Lithium, as you might have gathered, is the connecting element that allows us to tell these stories together–in their very own ways these are all stories about lithium. But what do we gain from doing so? What are the worlds that emerge from lithium connections? This question is what drives this project. Lithium Worlds is an invitation to think lithium otherwise by exploring its connections in a constantly evolving collective process.

Today, lithium is most commonly known as a crucial ingredient for rechargeable lithium-ion batteries, which can be used to power anything from mobile phones to electric bikes, cars and buses. Because they store renewable energy, lithium-ion batteries are increasingly important in a world where most people seek to extend their industrial ways of life into a future beyond fossil fuel. The climate crisis urges us to shift quickly to renewable forms of energy to preserve our planet. Doing so will require vast amounts of metals such as lithium.

This is why lithium is often dubbed as a metal of the future. It matters for livable futures, globally. But it does so unequally.

In places of consumption, where industries depend on imported raw materials, lithium is a matter of concern because it might soon be in short supply. Think of Simon and the urgency he carefully crafted into his statement to wake up US policy makers to their geopolitical dependency on China.

In places of extraction, in turn, lithium is a source of deep ambivalence, evoking both dreams of better futures and fears of renewed exploitation. Think of Evo and his political message of a better life for his impoverished people thanks to industry and technology. Think of Clemente, who refuses mining projects in his territory, rejecting industrial ways of life and the resource extraction they depend on. What should life really be about?

Dwelling on such ambivalence this project wants to explore diverse lithium worlds: worlds between and beyond extraction and consumption, global south and north, technology and ecology. It embraces lithium’s capacity to travel between different yet related worlds, forging unexpected connections along the way.

Exploring lithium worlds can only be a carefully crafted collective process. To follow far-flung connections in meaningful ways requires steady grounding in particular places, issues, and matters. We invite those who can identify with our principles to participate in this exploration from where they stand and in their very own ways. Together, we can offer slow thinking and careful connection as an alternative to dominant stories, provoking new thought and action on all sides involved.
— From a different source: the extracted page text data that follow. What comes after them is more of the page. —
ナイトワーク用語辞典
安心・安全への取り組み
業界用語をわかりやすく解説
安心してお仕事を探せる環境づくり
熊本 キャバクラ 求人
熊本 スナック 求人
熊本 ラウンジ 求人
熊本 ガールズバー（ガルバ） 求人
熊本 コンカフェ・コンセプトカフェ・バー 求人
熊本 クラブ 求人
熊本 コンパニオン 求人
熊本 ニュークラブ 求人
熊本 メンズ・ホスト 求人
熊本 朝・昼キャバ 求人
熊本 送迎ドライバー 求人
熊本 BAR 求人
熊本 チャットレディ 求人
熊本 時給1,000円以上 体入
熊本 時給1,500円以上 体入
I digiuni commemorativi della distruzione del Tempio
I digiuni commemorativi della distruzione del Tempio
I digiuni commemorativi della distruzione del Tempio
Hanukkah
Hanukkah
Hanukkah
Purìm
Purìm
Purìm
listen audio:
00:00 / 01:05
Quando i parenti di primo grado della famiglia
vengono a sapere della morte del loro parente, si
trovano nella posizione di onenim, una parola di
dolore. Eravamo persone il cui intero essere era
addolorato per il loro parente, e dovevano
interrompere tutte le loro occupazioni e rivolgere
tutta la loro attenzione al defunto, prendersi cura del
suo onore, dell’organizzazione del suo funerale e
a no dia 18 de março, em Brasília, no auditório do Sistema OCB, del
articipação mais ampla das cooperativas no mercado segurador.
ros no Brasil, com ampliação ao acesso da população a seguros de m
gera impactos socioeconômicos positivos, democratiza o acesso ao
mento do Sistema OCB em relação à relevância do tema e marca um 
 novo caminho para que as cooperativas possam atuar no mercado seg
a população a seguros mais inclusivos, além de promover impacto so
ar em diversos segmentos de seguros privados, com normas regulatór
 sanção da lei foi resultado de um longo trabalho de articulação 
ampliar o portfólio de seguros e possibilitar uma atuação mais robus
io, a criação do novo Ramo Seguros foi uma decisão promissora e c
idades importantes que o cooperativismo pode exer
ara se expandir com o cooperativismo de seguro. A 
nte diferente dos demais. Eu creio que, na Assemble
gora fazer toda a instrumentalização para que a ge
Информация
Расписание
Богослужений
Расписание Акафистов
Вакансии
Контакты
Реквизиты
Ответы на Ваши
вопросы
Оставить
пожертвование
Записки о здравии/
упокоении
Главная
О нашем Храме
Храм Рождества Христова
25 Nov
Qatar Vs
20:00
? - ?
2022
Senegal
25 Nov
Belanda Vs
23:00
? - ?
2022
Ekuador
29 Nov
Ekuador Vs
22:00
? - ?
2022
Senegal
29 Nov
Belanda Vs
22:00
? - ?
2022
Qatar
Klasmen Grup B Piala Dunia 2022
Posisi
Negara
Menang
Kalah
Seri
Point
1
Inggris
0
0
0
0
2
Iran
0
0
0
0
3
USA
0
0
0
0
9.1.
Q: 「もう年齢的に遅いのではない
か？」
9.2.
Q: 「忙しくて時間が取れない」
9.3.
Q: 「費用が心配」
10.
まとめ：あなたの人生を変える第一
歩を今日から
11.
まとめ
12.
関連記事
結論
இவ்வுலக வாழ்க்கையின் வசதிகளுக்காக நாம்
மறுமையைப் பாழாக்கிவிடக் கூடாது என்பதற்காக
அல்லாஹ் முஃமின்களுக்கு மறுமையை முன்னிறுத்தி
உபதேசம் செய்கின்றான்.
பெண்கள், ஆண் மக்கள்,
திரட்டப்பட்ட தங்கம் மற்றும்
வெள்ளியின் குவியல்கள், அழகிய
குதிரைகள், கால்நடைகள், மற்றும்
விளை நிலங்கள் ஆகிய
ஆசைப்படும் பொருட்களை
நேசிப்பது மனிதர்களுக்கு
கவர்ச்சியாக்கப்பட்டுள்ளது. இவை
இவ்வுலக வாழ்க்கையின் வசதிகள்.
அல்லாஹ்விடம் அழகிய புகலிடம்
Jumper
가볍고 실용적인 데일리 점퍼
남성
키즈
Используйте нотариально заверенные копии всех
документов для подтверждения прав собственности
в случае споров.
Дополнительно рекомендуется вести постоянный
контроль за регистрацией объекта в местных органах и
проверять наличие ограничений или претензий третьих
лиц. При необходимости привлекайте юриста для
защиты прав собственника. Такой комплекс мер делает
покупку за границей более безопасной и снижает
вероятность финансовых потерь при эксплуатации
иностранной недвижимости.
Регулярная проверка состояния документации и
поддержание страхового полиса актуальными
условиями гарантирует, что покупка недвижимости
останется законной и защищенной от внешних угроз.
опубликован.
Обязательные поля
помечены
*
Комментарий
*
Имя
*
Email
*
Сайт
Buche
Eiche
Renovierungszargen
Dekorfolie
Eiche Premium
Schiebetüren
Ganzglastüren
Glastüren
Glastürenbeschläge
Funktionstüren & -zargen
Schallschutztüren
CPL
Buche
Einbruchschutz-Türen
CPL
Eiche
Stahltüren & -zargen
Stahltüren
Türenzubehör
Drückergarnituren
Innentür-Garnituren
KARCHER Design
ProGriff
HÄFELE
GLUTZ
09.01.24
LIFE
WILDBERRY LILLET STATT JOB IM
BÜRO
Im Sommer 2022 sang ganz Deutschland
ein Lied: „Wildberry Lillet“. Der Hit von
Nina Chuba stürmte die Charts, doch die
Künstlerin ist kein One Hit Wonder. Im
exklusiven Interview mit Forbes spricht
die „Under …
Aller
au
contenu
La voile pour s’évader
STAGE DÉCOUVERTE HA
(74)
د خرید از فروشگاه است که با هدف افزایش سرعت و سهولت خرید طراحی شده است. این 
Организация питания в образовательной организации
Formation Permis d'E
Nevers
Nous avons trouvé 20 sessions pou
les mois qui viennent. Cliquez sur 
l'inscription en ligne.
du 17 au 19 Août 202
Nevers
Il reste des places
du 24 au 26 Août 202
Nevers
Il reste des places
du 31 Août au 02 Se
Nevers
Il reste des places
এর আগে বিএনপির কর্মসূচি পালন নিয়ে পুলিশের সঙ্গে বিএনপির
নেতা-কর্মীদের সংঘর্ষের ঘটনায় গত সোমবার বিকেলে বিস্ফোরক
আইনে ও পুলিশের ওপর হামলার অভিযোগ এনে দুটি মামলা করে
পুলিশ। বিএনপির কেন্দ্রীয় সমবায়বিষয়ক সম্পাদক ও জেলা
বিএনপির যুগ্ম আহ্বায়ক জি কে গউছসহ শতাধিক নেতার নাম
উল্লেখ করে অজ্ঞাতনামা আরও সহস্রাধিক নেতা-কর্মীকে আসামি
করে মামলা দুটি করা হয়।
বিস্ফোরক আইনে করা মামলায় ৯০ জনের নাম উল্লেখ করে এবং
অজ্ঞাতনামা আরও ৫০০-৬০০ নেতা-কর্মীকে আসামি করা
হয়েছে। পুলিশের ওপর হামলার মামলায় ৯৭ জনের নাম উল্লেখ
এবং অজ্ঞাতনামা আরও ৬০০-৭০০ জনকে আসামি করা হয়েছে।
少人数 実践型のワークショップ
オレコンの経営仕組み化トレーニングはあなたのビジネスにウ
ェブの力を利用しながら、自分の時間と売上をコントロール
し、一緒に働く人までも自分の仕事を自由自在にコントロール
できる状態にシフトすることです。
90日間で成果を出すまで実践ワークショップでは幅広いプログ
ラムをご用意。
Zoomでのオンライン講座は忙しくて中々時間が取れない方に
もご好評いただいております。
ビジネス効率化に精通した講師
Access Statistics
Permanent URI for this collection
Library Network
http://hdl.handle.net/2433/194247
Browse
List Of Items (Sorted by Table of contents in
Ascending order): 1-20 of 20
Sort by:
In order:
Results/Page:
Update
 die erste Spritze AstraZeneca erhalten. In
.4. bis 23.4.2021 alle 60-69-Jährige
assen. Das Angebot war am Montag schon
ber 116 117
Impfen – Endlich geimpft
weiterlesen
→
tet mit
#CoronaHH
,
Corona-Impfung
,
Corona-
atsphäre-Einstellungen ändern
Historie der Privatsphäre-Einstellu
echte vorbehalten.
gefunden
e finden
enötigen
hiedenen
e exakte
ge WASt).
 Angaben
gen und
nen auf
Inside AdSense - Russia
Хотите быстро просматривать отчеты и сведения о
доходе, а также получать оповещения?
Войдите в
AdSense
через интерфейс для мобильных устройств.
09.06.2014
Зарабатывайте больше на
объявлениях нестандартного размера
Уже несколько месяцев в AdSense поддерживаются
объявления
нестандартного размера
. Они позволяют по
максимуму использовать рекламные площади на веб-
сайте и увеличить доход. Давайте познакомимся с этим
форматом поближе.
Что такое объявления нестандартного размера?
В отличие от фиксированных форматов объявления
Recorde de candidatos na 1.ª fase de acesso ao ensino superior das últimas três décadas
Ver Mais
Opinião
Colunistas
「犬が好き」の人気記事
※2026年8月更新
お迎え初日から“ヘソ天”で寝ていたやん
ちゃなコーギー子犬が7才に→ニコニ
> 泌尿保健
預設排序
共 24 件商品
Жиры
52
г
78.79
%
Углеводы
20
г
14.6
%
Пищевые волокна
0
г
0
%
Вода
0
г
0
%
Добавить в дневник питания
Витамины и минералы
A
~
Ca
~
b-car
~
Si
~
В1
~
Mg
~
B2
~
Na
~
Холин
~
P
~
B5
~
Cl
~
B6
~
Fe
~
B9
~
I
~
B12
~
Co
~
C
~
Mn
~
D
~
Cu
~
Lithium Worlds offers room for content beyond the rush of daily news, made for diverse publics in disparate places. The stories emanating from different lithium worlds can only matter if they reach those who inhabit these worlds. We do our very best to make them available to a wide and diverse audience, translating our content between places, languages, and fields of expertise. We are happy to count you among us.